Es gibt Menschen, von denen man es sich kaum vorstellen kann oder vorstellen will, aber es passiert, Menschen, die plötzlich wegfallen. Pierre Audi war noch super-aktiv und auf jeden Fall viel zu jung. Er wurde 1957 im Libanon geboren, seine Eltern emigrierten nach Frankreich und Pierre Audi fand seinen Weg ins Theater über Oxford und London. Mit Zeitgenossen wie Robert Wilson und Robert Lepage entwickelte er eine zeitgenössische und experimentelle Vision von Theater und Oper. 1988 kam er in die Niederlande. Dort prägte er jahrelang die Operninszenierungen der Nationale Opera. Ob es nun Gluck war, Mozart, Monteverdi oder Richard Wagner, seine Arbeitsweise und sein Stil waren immer erkennbar. Einsicht in die Charaktere, poetisch, ästhetisch und doch nüchtern in der Darstellung und Respekt vor der Musik. Zeitgenössisch, eigensinnig, aber ohne gezierte oder sinnlose Anpassungen an die Aktualität, dafür hatte er zu viel Respekt vor der Musik und vor dem Kontext des Komponisten.

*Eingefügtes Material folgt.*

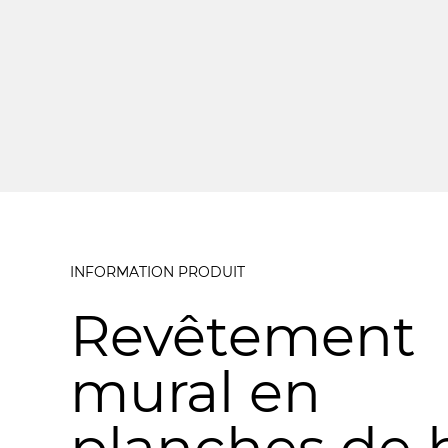
INFORMATION PRODUIT
Revêtement
mural en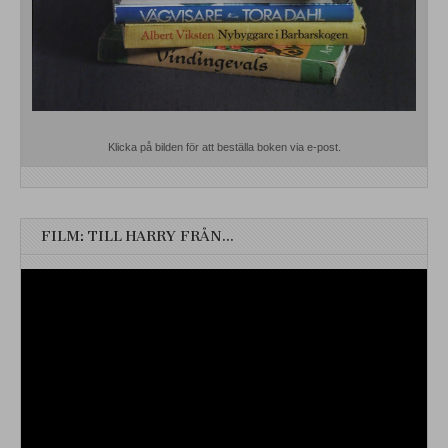
Klicka på bilden för att beställa boken via e-post.
FILM: TILL HARRY FRÅN…
Videospelare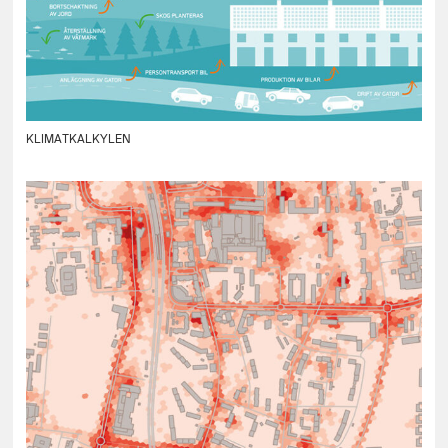
KLIMATKALKYLEN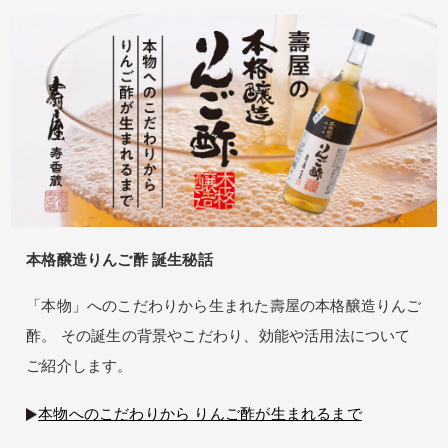
本格醸造りんご酢 誕生秘話
「本物」へのこだわりから生まれた壽屋の本格醸造りんご
酢。 その誕生の背景やこだわり、効能や活用法について
ご紹介します。
本物へのこだわりから りんご酢が生まれるまで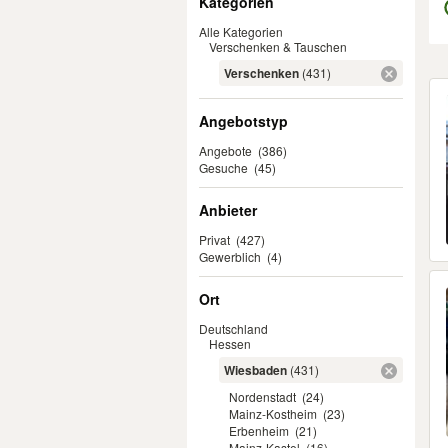
Kategorien
Alle Kategorien
Verschenken & Tauschen
Verschenken
(431)
Er
Angebotstyp
Angebote
(386)
Gesuche
(45)
Anbieter
Privat
(427)
Gewerblich
(4)
Ort
Deutschland
Hessen
Wiesbaden
(431)
Nordenstadt
(24)
Mainz-Kostheim
(23)
Erbenheim
(21)
Mainz-Kastel
(16)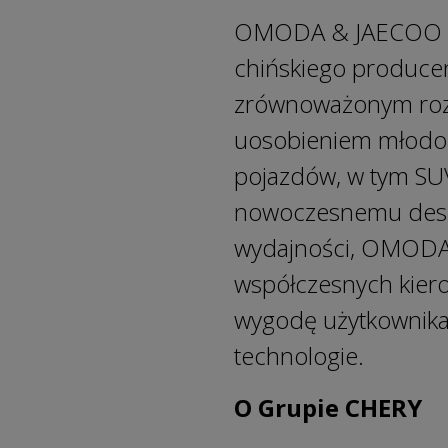
OMODA & JAECOO to
chińskiego produc
zrównoważonym roz
uosobieniem młodośc
pojazdów, w tym SUV
nowoczesnemu design
wydajności, OMODA
współczesnych kie
wygodę użytkownika 
technologie.
O Grupie CHERY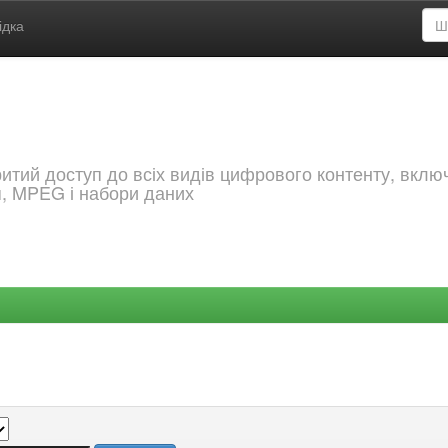
ідка
критий доступ до всіх видів цифрового контенту, вкл
я, MPEG і набори даних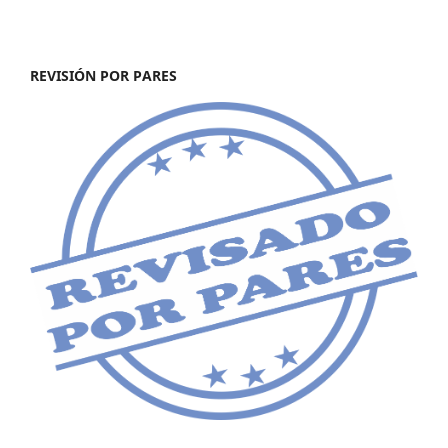
REVISIÓN POR PARES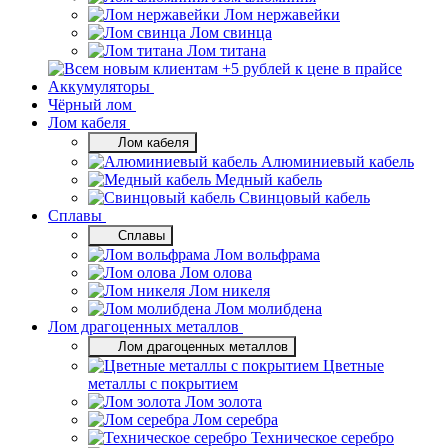
Лом нержавейки
Лом свинца
Лом титана
Аккумуляторы
Чёрный лом
Лом кабеля
Лом кабеля
Алюминиевый кабель
Медный кабель
Свинцовый кабель
Сплавы
Сплавы
Лом вольфрама
Лом олова
Лом никеля
Лом молибдена
Лом драгоценных металлов
Лом драгоценных металлов
Цветные
металлы с покрытием
Лом золота
Лом серебра
Техническое серебро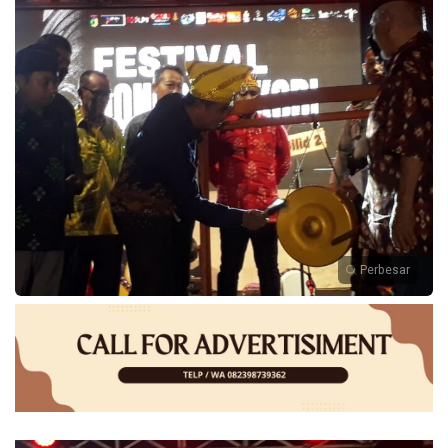
Perbesar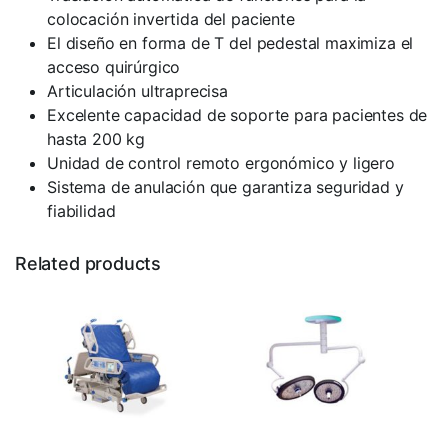
colocación invertida del paciente
El diseño en forma de T del pedestal maximiza el
acceso quirúrgico
Articulación ultraprecisa
Excelente capacidad de soporte para pacientes de
hasta 200 kg
Unidad de control remoto ergonómico y ligero
Sistema de anulación que garantiza seguridad y
fiabilidad
Related products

Auch in der De Munt / La Monnaie hat er einige unvergessliche Inszenierungen auf die Bühne gebracht, auf Einladung von Peter de Caluwe, der in den Niederlanden viele Jahre mit ihm zusammengearbeitet hat. Seine Pelléas et Mélisande (mit Bühnenbildern von Anish Kapoor) aus 2008 sehe ich noch so vor mir, als hätte ich sie gestern gesehen. Dass er eingeladen wurde, Wagners Ring des Nibelungen mit den beiden Schlussteflen zu vollenden, überzeugte mich, den Rest des Ring in der Munt anzuschauen. Ich war nämlich absolut überzeugt von seiner Ringproduktion in Amsterdam, in die ich zweimal ging. Die Produktion von Tristan und Isolde, die er in der nächsten Saison in der Nationale Opera wieder zum Leben erwecken würde, steht auf dem Programm. Ein kleines Fragment über Isoldes Liebestod aus der Programmbroschüre anlässlich dieser Tristan-Neuaufnahme bekommt nun eine ganz besondere Bedeutung: „Am Ende der Oper bleibt am Ende nichts mehr übrig als eine schwarze Silhouette. Sie ist letztendlich nur noch eine Stimme. So wird der Liebestod zu dem, was er ist, ein Nachspiel der Oper, mit Blick auf eine unbekannte Zukunft".